> [About this task]:
Transcribe every record as it stands and set the images aside.

> [Before and after images]:
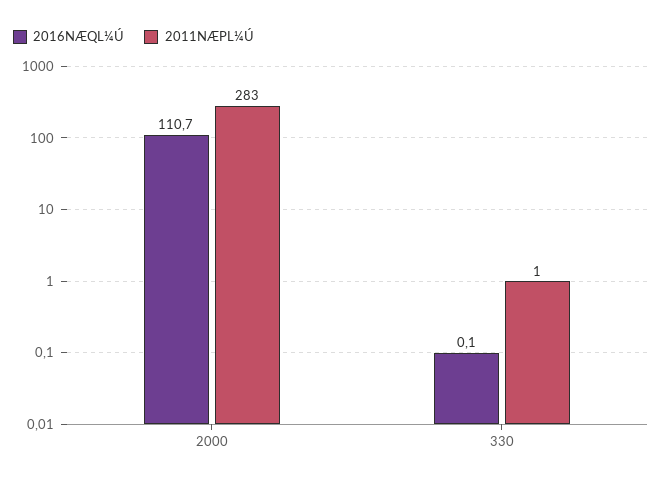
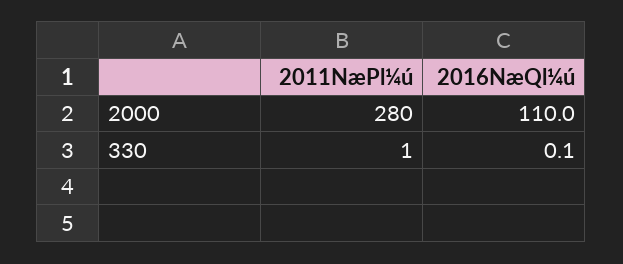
  {
    "2016NÆQL¼Ú": {
-     "2000": 110.7,
+     "2000": 110,
      "330": 0.1
    },
    "2011NÆPL¼Ú": {
-     "2000": 283,
+     "2000": 280,
      "330": 1
    }
  }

> [Final answer]:
  {
    "2016NÆQL¼Ú": {
-     "2000": 110.7,
+     "2000": 110,
      "330": 0.1
    },
    "2011NÆPL¼Ú": {
-     "2000": 283,
+     "2000": 280,
      "330": 1
    }
  }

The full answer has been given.